Humoral binding antibody immune responses: total IgG responses. Total IgG response against vaccine-matched gp140 mosaic (A) and clade C (B) proteins. The analysis was performed using the data from the per-protocol immunogenicity set. Dots represent data from each participant. Geometric means and 95% confidence intervals of the magnitude are presented for each group at each time point. Horizontal bar at the top represents significant difference in 2-sample t test at P < .05. Abbreviations: Ab, antibody; ELISA, enzyme-linked immunosorbent assay; Env, envelope; EU, ELISA units; GM, geometric mean; HIV, human immunodeficiency virus; IgG, immunoglobulin G; LLOQ, lower limit of quantification; ULOQ, upper limit of quantification.

Figure 3.

Humoral immune responses: binding antibody breadth. Binding antibody multiplex assay breadth panels of multiple clade C and non-clade C gp120, gp140, and V1V2 antigen panels. The analysis was performed using the data from the per-protocol immunogenicity set. Lines represent the proportion of participants in each group with magnitude > X at each time point. Abbreviations: MFI, mean fluorescence intensity; V1V2, first and second hypervariable regions.

Figure 4.

Cellular immune responses. IFN-γ ELISPOT response to stimulation with PTE pools of HIV-1 Env, Gag, and Pol immunogens (A), and ICS to detect IFN-γ– and/or IL-2–producing CD4⁺ (B) and CD8⁺ T cells (C) in response to HIV-1 Env gp120 vaccine-matched mosaic immunogens. The analysis was performed using the data from the per-protocol immunogenicity set. ELISPOT responders were defined as a 3-fold increase from baseline for participants with baseline values greater than the threshold, or a postvaccination result greater than threshold for participants with baseline values less than the threshold. ICS responders were defined by Fisher exact test comparison between stimulated and unstimulated cells with resultant P < 1 × 10⁻⁵. Dots represent the data from each participant, open circles represent nonresponders, closed circles represent vaccine responders. Median and interquartile range (bars) of the magnitude are presented for each group at each time point.
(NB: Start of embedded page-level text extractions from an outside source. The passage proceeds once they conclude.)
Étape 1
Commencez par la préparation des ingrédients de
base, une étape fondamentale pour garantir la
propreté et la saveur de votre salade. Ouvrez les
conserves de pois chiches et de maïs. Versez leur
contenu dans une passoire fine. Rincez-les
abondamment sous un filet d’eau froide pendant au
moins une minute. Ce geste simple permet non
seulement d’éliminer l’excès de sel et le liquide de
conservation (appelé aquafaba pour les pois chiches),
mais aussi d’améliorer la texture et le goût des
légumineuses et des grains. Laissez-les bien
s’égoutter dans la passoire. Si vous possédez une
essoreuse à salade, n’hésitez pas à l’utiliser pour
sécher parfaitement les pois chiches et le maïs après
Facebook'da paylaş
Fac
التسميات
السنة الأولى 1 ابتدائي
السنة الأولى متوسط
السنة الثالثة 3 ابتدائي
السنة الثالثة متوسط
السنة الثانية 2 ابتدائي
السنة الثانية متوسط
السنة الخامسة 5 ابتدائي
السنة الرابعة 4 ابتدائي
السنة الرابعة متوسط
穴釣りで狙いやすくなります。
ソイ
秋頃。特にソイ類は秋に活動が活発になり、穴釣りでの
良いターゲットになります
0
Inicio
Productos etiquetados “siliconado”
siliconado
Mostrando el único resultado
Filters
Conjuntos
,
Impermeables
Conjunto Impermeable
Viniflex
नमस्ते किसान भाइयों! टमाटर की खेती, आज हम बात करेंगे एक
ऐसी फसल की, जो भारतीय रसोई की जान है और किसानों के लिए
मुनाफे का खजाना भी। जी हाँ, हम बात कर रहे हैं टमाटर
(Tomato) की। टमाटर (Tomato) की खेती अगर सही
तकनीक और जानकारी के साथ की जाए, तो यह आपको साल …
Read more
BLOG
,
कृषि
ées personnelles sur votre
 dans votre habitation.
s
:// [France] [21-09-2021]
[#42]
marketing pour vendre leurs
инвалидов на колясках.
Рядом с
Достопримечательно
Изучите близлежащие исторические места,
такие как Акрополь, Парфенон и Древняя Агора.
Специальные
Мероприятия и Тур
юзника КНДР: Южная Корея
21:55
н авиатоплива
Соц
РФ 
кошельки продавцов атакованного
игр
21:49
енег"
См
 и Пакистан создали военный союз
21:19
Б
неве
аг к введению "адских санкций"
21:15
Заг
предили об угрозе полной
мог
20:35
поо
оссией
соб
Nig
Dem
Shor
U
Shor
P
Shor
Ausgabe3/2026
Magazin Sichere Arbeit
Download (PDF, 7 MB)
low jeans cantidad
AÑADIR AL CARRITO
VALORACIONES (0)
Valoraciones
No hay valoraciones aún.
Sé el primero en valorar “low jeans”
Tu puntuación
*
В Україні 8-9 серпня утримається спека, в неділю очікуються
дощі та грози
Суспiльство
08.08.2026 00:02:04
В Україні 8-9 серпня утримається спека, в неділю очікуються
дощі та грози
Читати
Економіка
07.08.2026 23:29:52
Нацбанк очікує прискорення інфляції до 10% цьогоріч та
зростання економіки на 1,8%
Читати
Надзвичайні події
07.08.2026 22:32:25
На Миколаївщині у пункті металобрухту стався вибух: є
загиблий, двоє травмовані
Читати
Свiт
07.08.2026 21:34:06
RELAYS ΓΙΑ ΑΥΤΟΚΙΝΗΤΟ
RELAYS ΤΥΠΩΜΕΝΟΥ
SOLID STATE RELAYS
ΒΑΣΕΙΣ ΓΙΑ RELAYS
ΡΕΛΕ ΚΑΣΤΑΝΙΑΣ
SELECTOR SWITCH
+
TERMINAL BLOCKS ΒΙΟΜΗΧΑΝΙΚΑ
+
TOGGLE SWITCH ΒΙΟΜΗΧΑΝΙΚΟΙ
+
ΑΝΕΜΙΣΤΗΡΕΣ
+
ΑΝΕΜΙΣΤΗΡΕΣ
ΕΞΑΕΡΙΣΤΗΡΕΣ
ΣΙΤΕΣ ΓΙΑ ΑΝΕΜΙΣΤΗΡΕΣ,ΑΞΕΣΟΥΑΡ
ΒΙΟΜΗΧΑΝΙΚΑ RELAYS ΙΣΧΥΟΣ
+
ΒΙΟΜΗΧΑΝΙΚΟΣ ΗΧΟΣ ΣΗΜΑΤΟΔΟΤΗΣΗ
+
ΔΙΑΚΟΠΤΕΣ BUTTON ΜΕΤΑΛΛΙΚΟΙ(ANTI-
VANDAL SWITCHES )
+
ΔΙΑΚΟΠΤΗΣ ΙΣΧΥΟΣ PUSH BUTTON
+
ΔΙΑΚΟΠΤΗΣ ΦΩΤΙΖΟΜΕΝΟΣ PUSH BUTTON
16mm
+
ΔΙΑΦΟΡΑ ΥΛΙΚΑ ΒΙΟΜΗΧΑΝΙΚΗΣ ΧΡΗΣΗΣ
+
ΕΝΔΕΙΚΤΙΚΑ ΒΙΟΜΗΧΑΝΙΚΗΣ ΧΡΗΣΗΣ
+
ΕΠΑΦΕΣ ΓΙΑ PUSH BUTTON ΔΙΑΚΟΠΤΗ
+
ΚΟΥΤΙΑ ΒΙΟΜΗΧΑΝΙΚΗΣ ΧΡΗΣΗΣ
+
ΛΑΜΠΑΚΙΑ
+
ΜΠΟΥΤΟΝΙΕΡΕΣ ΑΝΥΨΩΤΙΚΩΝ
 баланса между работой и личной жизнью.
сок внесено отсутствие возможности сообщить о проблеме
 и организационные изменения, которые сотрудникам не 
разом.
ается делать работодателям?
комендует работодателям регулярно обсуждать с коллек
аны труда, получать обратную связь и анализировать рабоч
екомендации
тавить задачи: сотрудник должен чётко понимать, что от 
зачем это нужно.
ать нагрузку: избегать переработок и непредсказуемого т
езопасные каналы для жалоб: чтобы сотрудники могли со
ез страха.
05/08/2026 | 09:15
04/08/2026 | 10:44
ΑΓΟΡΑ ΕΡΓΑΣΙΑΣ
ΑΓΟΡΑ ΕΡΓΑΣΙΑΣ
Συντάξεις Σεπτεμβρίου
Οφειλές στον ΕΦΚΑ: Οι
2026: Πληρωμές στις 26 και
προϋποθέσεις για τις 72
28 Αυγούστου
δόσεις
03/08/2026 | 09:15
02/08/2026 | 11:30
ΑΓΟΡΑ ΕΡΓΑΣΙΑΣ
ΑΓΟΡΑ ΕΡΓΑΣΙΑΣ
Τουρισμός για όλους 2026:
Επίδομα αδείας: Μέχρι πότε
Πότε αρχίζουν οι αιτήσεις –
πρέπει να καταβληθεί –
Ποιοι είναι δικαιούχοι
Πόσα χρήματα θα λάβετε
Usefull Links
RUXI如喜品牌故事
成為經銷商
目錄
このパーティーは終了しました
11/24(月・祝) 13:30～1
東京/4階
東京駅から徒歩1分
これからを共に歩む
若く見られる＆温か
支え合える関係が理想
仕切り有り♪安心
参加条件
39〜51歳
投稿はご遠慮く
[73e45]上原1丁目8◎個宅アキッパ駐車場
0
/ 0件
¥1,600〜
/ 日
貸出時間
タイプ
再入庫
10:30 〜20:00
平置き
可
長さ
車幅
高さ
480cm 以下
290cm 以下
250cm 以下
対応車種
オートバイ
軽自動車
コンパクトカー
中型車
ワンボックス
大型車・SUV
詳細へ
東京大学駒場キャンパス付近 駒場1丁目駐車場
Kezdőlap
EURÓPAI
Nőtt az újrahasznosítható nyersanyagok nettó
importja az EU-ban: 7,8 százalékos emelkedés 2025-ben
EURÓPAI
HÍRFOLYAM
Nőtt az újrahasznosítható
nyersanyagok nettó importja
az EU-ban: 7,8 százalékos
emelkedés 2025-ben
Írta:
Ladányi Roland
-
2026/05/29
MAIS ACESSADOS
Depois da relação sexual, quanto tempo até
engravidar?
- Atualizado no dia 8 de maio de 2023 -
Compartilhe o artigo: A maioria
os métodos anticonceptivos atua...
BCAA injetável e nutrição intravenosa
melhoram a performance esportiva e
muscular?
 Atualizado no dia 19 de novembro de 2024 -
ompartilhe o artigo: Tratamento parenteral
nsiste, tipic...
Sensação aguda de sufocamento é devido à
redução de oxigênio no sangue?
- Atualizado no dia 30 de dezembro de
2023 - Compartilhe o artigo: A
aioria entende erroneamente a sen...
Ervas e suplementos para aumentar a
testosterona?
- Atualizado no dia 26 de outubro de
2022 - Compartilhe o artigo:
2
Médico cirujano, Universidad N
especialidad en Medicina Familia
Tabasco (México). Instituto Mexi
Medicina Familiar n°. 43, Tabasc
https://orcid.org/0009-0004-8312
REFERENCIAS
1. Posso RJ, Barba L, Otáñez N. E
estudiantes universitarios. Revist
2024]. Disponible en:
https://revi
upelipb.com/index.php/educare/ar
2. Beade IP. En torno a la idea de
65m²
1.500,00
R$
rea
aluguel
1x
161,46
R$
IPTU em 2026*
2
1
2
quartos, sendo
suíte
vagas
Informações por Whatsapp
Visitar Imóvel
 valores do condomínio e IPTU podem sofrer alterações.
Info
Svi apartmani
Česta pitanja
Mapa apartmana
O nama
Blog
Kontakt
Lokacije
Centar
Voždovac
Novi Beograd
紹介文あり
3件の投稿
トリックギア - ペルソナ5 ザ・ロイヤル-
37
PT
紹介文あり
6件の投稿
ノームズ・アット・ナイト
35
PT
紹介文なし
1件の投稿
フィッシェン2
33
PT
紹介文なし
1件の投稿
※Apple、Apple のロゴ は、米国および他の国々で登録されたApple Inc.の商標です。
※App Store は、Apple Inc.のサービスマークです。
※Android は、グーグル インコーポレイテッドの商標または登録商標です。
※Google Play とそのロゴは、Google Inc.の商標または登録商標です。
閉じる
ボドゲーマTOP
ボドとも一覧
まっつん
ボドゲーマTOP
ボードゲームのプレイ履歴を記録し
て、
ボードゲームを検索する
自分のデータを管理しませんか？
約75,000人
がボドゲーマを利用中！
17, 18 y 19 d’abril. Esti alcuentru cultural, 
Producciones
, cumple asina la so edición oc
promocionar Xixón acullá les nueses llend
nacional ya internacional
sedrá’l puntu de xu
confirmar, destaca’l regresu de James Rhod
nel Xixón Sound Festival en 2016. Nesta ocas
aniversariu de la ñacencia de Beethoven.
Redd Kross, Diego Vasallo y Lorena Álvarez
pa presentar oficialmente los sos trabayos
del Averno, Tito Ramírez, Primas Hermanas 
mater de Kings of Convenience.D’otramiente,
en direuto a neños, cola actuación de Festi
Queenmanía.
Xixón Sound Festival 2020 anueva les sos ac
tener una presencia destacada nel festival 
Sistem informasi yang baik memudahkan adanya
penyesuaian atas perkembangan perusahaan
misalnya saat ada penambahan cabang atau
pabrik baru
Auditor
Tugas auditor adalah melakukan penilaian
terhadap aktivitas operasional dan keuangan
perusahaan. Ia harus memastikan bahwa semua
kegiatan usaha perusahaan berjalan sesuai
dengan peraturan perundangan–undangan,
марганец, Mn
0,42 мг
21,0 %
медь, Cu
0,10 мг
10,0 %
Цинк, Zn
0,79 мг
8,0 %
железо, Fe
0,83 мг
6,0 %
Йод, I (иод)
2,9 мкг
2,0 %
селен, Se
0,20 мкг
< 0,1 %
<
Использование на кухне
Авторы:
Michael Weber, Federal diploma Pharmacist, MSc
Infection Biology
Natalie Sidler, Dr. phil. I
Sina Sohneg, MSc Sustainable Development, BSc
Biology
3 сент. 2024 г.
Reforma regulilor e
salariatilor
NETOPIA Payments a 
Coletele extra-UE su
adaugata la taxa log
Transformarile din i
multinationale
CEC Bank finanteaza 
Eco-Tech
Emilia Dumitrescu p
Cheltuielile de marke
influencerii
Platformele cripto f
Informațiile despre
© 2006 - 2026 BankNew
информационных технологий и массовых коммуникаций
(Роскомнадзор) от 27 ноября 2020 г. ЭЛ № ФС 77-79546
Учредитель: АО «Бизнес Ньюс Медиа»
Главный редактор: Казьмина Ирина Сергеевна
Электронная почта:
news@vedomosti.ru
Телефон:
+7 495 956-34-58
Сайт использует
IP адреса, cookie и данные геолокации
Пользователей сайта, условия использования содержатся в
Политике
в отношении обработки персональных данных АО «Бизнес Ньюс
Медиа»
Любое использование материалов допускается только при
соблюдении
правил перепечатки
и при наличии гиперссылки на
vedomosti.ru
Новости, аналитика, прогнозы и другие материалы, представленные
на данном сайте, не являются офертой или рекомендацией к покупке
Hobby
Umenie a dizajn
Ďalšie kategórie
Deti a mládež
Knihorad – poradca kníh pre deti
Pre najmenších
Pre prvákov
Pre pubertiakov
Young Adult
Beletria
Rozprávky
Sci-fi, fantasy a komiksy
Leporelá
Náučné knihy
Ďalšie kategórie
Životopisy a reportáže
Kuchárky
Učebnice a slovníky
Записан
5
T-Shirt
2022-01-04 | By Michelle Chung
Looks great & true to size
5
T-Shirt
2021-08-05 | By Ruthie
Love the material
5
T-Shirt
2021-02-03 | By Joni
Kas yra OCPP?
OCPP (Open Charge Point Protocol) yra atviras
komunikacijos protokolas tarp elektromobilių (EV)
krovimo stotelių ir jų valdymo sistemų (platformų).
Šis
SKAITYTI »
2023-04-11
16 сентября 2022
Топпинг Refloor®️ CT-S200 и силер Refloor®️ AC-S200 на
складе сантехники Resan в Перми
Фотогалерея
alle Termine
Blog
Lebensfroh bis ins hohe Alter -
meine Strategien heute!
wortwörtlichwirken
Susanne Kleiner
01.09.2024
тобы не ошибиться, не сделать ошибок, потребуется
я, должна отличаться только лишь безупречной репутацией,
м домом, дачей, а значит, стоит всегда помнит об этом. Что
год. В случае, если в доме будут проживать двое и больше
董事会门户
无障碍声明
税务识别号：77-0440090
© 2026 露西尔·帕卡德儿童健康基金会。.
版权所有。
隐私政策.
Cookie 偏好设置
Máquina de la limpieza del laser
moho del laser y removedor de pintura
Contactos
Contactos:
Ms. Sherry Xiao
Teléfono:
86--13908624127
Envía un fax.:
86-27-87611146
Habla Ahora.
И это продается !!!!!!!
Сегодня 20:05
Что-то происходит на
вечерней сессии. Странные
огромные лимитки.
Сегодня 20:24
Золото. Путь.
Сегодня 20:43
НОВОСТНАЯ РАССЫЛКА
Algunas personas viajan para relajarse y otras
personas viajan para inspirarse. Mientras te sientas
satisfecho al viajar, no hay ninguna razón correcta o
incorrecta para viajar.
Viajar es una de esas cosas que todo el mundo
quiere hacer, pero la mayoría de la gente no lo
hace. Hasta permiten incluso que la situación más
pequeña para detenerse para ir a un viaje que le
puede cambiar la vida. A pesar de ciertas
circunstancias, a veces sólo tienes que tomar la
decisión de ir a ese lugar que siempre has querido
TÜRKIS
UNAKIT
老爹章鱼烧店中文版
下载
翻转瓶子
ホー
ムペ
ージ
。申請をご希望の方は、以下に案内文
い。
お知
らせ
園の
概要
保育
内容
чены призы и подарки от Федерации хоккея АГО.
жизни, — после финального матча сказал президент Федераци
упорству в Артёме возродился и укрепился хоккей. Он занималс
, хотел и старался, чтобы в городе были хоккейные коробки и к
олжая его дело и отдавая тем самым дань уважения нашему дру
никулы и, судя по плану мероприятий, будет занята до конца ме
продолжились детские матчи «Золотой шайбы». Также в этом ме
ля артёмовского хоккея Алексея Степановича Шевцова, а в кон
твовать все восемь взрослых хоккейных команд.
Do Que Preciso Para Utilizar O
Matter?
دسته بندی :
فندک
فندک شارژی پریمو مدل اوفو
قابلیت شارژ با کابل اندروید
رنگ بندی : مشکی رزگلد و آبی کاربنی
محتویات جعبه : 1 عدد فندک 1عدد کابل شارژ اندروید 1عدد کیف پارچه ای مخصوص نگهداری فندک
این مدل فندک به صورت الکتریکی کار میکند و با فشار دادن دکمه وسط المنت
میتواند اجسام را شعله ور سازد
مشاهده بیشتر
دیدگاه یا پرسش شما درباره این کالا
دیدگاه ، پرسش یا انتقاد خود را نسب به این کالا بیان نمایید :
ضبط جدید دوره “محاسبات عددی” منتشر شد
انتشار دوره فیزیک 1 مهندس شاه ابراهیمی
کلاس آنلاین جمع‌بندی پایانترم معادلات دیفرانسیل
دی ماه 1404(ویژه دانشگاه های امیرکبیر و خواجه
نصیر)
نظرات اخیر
Horizontal bar at the top represents significant difference in Wilcoxon rank sum test at P < .05. Abbreviations: ELISPOT, enzyme-linked immunosorbent spot; Env, envelope; Gag, group-specific antigen; HIV, human immunodeficiency virus; ICS, intracellular cytokine staining; IFN-γ, interferon γ; IL, interleukin; M, median; pep, peptide; Pol, polymerase; PTE, potential T-cell epitope.

Figure 5.

Vector immunity prevaccination and vaccine-induced immune response. The baseline Ad26 neutralization titers of participants in the United States and East Africa (A), and the Ad26 neutralization titers of participants in the bivalent group prior to each vaccination (B) were measured. Correlation analysis was performed in the population described in (A) to assess the association between Ad26 neutralization titers prevaccination and the corresponding IgG response against clade C postvaccination among participants receiving the regimen with the bivalent protein vaccine in the United States (C) and East Africa (D). A, Individual data, geometric mean, and 95% confidence interval are presented. C and D, line represents the Pearson correlation and the shaded areas indicate the 95% confidence interval. *P < .05, Pearson statistical test. Abbreviations: ELISA, enzyme-linked immunosorbent assay; GM, geometric mean; IC_90, 90% inhibitory concentration; IgG, immunoglobulin G; LLOQ, lower limit of quantification; Serop. %, percentage seropositive; VNA, virus neutralization assay.